**DATASET ROWS:**
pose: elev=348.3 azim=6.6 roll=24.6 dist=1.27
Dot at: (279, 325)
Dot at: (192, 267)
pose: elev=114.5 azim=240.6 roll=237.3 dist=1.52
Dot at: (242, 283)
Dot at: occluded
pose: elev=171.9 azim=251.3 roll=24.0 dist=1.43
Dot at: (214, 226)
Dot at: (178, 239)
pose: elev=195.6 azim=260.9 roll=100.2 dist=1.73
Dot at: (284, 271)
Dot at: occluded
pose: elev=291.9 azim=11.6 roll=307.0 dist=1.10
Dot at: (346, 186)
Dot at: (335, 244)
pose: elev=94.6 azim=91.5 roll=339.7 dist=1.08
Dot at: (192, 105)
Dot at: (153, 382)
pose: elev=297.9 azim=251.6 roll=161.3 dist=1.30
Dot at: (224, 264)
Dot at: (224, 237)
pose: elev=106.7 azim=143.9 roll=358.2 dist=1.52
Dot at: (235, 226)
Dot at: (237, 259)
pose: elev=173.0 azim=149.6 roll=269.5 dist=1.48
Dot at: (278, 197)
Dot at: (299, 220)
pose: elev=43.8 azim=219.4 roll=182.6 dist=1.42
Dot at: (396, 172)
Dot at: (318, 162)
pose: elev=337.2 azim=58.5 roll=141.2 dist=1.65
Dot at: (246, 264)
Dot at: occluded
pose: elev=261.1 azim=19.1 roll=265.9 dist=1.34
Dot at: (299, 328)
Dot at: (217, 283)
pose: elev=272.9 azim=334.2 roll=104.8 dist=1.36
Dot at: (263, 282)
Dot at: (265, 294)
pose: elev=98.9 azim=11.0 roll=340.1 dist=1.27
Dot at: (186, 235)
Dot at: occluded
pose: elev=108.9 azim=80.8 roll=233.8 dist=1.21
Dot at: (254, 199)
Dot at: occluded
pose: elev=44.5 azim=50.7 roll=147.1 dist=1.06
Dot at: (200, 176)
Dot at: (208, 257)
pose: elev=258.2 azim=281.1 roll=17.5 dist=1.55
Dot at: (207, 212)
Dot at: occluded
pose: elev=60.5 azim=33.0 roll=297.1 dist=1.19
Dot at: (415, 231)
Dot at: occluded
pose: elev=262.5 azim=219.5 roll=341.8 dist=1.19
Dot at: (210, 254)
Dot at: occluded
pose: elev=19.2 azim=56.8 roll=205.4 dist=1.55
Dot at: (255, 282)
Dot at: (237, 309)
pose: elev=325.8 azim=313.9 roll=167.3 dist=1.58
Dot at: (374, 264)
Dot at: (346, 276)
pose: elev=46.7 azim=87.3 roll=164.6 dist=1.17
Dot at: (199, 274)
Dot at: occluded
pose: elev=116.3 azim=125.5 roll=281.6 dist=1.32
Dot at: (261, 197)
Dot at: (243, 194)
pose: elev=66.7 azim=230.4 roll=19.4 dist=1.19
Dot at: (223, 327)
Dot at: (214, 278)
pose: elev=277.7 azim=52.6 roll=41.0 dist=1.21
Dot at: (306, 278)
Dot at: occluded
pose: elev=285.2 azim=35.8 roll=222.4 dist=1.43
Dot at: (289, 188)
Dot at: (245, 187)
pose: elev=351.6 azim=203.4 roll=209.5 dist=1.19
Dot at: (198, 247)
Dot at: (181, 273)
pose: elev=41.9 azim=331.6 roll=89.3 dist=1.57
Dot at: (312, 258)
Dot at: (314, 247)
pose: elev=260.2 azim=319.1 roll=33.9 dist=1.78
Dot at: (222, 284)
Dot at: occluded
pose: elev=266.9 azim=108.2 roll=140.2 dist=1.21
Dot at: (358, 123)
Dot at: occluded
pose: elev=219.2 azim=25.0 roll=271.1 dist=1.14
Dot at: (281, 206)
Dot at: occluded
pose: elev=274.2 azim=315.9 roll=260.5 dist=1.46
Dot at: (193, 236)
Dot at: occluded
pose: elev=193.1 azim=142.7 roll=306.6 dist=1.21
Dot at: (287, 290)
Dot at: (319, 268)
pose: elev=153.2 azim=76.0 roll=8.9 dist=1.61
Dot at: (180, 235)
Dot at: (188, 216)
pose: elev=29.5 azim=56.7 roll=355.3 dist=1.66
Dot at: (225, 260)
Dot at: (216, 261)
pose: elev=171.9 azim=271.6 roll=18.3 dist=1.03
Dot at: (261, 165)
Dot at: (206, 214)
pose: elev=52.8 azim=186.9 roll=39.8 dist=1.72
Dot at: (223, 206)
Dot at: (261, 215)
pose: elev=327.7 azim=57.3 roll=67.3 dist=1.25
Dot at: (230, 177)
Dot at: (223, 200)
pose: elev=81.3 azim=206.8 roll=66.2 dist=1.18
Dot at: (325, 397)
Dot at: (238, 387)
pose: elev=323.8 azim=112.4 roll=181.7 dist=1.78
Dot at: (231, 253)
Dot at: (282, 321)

**WHAT TO PRODUCE:** Recast every line of the records above as a Markdown table with the columns Number and Text, giving each line its own numbered row and omitting blank lines.

**CORRECT OUTPUT:**
| Number | Text |
|---|---|
| 1 | pose: elev=348.3 azim=6.6 roll=24.6 dist=1.27 |
| 2 | Dot at: (279, 325) |
| 3 | Dot at: (192, 267) |
| 4 | pose: elev=114.5 azim=240.6 roll=237.3 dist=1.52 |
| 5 | Dot at: (242, 283) |
| 6 | Dot at: occluded |
| 7 | pose: elev=171.9 azim=251.3 roll=24.0 dist=1.43 |
| 8 | Dot at: (214, 226) |
| 9 | Dot at: (178, 239) |
| 10 | pose: elev=195.6 azim=260.9 roll=100.2 dist=1.73 |
| 11 | Dot at: (284, 271) |
| 12 | Dot at: occluded |
| 13 | pose: elev=291.9 azim=11.6 roll=307.0 dist=1.10 |
| 14 | Dot at: (346, 186) |
| 15 | Dot at: (335, 244) |
| 16 | pose: elev=94.6 azim=91.5 roll=339.7 dist=1.08 |
| 17 | Dot at: (192, 105) |
| 18 | Dot at: (153, 382) |
| 19 | pose: elev=297.9 azim=251.6 roll=161.3 dist=1.30 |
| 20 | Dot at: (224, 264) |
| 21 | Dot at: (224, 237) |
| 22 | pose: elev=106.7 azim=143.9 roll=358.2 dist=1.52 |
| 23 | Dot at: (235, 226) |
| 24 | Dot at: (237, 259) |
| 25 | pose: elev=173.0 azim=149.6 roll=269.5 dist=1.48 |
| 26 | Dot at: (278, 197) |
| 27 | Dot at: (299, 220) |
| 28 | pose: elev=43.8 azim=219.4 roll=182.6 dist=1.42 |
| 29 | Dot at: (396, 172) |
| 30 | Dot at: (318, 162) |
| 31 | pose: elev=337.2 azim=58.5 roll=141.2 dist=1.65 |
| 32 | Dot at: (246, 264) |
| 33 | Dot at: occluded |
| 34 | pose: elev=261.1 azim=19.1 roll=265.9 dist=1.34 |
| 35 | Dot at: (299, 328) |
| 36 | Dot at: (217, 283) |
| 37 | pose: elev=272.9 azim=334.2 roll=104.8 dist=1.36 |
| 38 | Dot at: (263, 282) |
| 39 | Dot at: (265, 294) |
| 40 | pose: elev=98.9 azim=11.0 roll=340.1 dist=1.27 |
| 41 | Dot at: (186, 235) |
| 42 | Dot at: occluded |
| 43 | pose: elev=108.9 azim=80.8 roll=233.8 dist=1.21 |
| 44 | Dot at: (254, 199) |
| 45 | Dot at: occluded |
| 46 | pose: elev=44.5 azim=50.7 roll=147.1 dist=1.06 |
| 47 | Dot at: (200, 176) |
| 48 | Dot at: (208, 257) |
| 49 | pose: elev=258.2 azim=281.1 roll=17.5 dist=1.55 |
| 50 | Dot at: (207, 212) |
| 51 | Dot at: occluded |
| 52 | pose: elev=60.5 azim=33.0 roll=297.1 dist=1.19 |
| 53 | Dot at: (415, 231) |
| 54 | Dot at: occluded |
| 55 | pose: elev=262.5 azim=219.5 roll=341.8 dist=1.19 |
| 56 | Dot at: (210, 254) |
| 57 | Dot at: occluded |
| 58 | pose: elev=19.2 azim=56.8 roll=205.4 dist=1.55 |
| 59 | Dot at: (255, 282) |
| 60 | Dot at: (237, 309) |
| 61 | pose: elev=325.8 azim=313.9 roll=167.3 dist=1.58 |
| 62 | Dot at: (374, 264) |
| 63 | Dot at: (346, 276) |
| 64 | pose: elev=46.7 azim=87.3 roll=164.6 dist=1.17 |
| 65 | Dot at: (199, 274) |
| 66 | Dot at: occluded |
| 67 | pose: elev=116.3 azim=125.5 roll=281.6 dist=1.32 |
| 68 | Dot at: (261, 197) |
| 69 | Dot at: (243, 194) |
| 70 | pose: elev=66.7 azim=230.4 roll=19.4 dist=1.19 |
| 71 | Dot at: (223, 327) |
| 72 | Dot at: (214, 278) |
| 73 | pose: elev=277.7 azim=52.6 roll=41.0 dist=1.21 |
| 74 | Dot at: (306, 278) |
| 75 | Dot at: occluded |
| 76 | pose: elev=285.2 azim=35.8 roll=222.4 dist=1.43 |
| 77 | Dot at: (289, 188) |
| 78 | Dot at: (245, 187) |
| 79 | pose: elev=351.6 azim=203.4 roll=209.5 dist=1.19 |
| 80 | Dot at: (198, 247) |
| 81 | Dot at: (181, 273) |
| 82 | pose: elev=41.9 azim=331.6 roll=89.3 dist=1.57 |
| 83 | Dot at: (312, 258) |
| 84 | Dot at: (314, 247) |
| 85 | pose: elev=260.2 azim=319.1 roll=33.9 dist=1.78 |
| 86 | Dot at: (222, 284) |
| 87 | Dot at: occluded |
| 88 | pose: elev=266.9 azim=108.2 roll=140.2 dist=1.21 |
| 89 | Dot at: (358, 123) |
| 90 | Dot at: occluded |
| 91 | pose: elev=219.2 azim=25.0 roll=271.1 dist=1.14 |
| 92 | Dot at: (281, 206) |
| 93 | Dot at: occluded |
| 94 | pose: elev=274.2 azim=315.9 roll=260.5 dist=1.46 |
| 95 | Dot at: (193, 236) |
| 96 | Dot at: occluded |
| 97 | pose: elev=193.1 azim=142.7 roll=306.6 dist=1.21 |
| 98 | Dot at: (287, 290) |
| 99 | Dot at: (319, 268) |
| 100 | pose: elev=153.2 azim=76.0 roll=8.9 dist=1.61 |
| 101 | Dot at: (180, 235) |
| 102 | Dot at: (188, 216) |
| 103 | pose: elev=29.5 azim=56.7 roll=355.3 dist=1.66 |
| 104 | Dot at: (225, 260) |
| 105 | Dot at: (216, 261) |
| 106 | pose: elev=171.9 azim=271.6 roll=18.3 dist=1.03 |
| 107 | Dot at: (261, 165) |
| 108 | Dot at: (206, 214) |
| 109 | pose: elev=52.8 azim=186.9 roll=39.8 dist=1.72 |
| 110 | Dot at: (223, 206) |
| 111 | Dot at: (261, 215) |
| 112 | pose: elev=327.7 azim=57.3 roll=67.3 dist=1.25 |
| 113 | Dot at: (230, 177) |
| 114 | Dot at: (223, 200) |
| 115 | pose: elev=81.3 azim=206.8 roll=66.2 dist=1.18 |
| 116 | Dot at: (325, 397) |
| 117 | Dot at: (238, 387) |
| 118 | pose: elev=323.8 azim=112.4 roll=181.7 dist=1.78 |
| 119 | Dot at: (231, 253) |
| 120 | Dot at: (282, 321) |